(Task list)
1. Replace "labels" with "terms" in the blog article on gender labels, starting with "It never occurred" and going on through "with one another.", and give that part again with the change made.
2. Write the next part of the blog article on gender labels, picking up after its final sentence.

(Page text)

Today’s blog article has kindly been provided by Andrea Brewster OBE, leader of IP Inclusive.
Andrea writes:
This week I travel to Bangkok, to be with my daughter who’s having gender reassignment surgery. This is the culmination of years of soul-searching and heartache for her; I’ve done my best to support her but she’s travelling a tough road and I can only wonder at her courage and commitment.Having a transgender child is an inspiring reminder of a very simple truth about human relationships: that there are many layers to a relationship, but very few of them depend on gender.
Yes, if it’s a sexual relationship you’re after, the other person’s gender may be important to you. And maybe if you like a relationship based on power, you might use gender as one aspect of it – but I’m going to discount that because in my book, that isn’t a valid human relationship.
In most other contexts, the gender label is superfluous. You love someone as you find them, for what they do and what they believe, for the responses they evoke in you. Assigning them to a different gender category won’t change that. You’ll still love them. Even in a sexual relationship, there will be foundations beneath, that have nothing to do with gender and everything to do with the human being who simply makes you smile, allows you to speak, helps you face the day with enthusiasm.
It never occurred to me that I should feel differently about my son when she turned out to be my daughter. And I don’t. “Male” and “female” were labels that were entirely inadequate for encapsulating her mind and personality. Neither category could contain the love and respect I felt for her. Neither could define the way we interacted with one another.
And once that thought comes into focus, you realise that all the other labels are superfluous too. In your relationships with friends, family, colleagues or advisers, gender simply shouldn’t come into it – and nor should sexuality, race, religion, physical or mental capabilities, physical appearance, background, age or a whole host of other so-called distinguishing characteristics. Each person is a unique meld, impossible to deconstruct without devaluing the whole. So instead you build a relationship out of trust, respect and shared values. You experience things together. You work together, laugh together, cry together. You support one other. As you are. The whole of you.

(End Page text)
(Supplied entries)

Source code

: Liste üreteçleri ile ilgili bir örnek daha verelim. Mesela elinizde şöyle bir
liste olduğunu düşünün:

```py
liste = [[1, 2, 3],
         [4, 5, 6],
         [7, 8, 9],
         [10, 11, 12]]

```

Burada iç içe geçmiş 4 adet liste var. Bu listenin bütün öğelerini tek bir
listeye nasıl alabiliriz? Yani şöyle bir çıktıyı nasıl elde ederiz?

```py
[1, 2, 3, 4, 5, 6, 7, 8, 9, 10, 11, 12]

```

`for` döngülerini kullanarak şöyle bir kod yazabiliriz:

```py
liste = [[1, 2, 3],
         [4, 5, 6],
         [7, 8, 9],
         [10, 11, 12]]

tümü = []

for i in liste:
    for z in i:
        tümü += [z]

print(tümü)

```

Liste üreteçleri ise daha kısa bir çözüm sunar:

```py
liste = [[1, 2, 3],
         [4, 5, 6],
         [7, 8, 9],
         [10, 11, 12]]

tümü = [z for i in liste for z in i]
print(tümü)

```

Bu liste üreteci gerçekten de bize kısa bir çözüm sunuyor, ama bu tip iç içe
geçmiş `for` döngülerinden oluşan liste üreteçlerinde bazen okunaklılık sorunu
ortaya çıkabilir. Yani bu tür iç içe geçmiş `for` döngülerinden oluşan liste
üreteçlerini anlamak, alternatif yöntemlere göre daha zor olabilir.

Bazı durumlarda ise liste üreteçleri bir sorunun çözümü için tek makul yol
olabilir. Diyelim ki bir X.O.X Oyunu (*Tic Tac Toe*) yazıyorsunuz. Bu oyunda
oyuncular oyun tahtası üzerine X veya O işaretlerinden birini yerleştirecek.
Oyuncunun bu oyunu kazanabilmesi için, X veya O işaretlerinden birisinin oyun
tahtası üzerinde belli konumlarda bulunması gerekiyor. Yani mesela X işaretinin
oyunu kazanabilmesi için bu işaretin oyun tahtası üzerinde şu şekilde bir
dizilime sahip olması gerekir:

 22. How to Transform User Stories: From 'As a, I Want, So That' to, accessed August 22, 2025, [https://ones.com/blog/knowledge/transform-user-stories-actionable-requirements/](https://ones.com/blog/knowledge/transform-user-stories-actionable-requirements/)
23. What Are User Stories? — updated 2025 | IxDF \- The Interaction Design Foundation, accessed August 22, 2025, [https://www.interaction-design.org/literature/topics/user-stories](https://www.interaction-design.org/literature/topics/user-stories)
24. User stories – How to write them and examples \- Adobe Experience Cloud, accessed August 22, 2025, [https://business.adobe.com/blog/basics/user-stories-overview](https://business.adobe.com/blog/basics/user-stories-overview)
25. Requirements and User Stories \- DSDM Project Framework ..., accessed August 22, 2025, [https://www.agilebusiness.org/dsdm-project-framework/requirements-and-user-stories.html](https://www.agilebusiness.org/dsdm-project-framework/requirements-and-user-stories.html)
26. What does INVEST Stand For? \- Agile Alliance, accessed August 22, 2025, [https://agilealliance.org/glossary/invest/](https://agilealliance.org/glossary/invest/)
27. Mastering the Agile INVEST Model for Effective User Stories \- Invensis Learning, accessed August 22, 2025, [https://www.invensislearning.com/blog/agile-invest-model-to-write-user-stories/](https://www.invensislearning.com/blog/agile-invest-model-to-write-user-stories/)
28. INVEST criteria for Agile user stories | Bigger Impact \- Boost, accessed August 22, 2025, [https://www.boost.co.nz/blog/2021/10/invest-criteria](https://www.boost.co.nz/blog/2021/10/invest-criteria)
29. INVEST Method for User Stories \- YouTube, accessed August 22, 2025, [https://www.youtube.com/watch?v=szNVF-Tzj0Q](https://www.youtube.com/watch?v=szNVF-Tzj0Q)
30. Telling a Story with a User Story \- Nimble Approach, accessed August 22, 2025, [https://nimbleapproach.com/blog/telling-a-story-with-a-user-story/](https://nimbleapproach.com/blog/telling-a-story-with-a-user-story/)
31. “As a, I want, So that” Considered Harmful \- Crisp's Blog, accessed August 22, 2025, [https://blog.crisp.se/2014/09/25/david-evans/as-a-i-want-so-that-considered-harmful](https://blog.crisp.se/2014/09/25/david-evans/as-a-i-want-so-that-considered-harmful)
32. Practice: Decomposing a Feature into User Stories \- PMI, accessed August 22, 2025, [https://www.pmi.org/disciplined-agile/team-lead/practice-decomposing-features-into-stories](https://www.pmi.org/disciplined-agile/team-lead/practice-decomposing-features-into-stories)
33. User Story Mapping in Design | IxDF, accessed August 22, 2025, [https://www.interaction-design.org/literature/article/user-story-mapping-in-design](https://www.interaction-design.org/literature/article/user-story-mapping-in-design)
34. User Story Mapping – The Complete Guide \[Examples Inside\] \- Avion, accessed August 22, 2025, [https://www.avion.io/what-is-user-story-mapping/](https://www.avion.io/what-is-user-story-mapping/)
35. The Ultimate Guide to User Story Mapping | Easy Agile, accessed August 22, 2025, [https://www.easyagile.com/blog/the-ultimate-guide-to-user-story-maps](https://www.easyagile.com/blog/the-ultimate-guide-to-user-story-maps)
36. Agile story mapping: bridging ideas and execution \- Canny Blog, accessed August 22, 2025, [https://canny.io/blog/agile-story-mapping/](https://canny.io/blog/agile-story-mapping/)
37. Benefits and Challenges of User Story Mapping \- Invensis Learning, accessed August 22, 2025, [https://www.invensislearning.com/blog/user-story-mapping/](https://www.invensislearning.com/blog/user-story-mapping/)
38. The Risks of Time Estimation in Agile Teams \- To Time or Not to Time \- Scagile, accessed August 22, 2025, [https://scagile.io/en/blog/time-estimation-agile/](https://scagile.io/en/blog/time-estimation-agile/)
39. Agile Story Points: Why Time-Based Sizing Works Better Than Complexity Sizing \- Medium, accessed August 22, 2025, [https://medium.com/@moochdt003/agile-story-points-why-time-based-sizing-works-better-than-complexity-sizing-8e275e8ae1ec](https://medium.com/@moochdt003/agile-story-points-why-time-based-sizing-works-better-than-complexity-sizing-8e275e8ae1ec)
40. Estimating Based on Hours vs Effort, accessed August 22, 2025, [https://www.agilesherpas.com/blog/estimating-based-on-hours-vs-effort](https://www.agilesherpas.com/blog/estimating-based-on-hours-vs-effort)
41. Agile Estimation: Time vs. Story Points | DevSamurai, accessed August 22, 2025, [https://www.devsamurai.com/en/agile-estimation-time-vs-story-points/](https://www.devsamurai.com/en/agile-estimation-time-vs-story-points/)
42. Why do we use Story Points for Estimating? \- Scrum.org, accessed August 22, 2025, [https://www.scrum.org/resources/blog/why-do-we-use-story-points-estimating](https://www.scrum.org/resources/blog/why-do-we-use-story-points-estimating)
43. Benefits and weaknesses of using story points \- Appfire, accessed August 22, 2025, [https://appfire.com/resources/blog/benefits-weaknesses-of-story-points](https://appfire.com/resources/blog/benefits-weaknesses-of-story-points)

(End Supplied entries)

(Answers to the problems)
1.
It never occurred to me that I should feel differently about my son when she turned out to be my daughter. And I don’t. “Male” and “female” were terms that were entirely inadequate for encapsulating her mind and personality. Neither category could contain the love and respect I felt for her. Neither could define the way we interacted with one another.

2.
And then they tell you that they’re gay, or Muslim, or Christian, or reliant on anti-depressants. So what? They were gay or Christian before. Telling you hasn’t changed who they are. Why should it change how you relate to them?
Does someone do a good job or not? Are they reliable or not? Do you like spending time with them, or not? None of these requires you to determine a person’s gender, sexuality, race or religion. Judge people as you find them, by what they do rather than by the labels other people might impose on them.
Clearly, for my daughter, it feels important to be “female” – and doubtless that has a lot to do with the expectations that society attaches to the term. But I suspect that for those who know and love her, it matters little. She is who she is. I like to think that it matters little whether I am “male” or “female” either. I work in IP. I write. I run. I take photographs. I help look after my family. I enjoy a gin and tonic. If I started calling myself “male” tomorrow, it should make not the slightest bit of difference to the things I’ve achieved or my ability to continue doing them. Anyone who puts me into a box, and attempts to constrain me by it, is unworthy of the chance to know me.
The way to build an inclusive workplace, then, is quite simply to strip away the layers of catalogue and code that attempt to define people, and concentrate instead on the human interactions beneath. Judge on behaviour and on values. Build respect and trust, and love, that transcend all of the labels.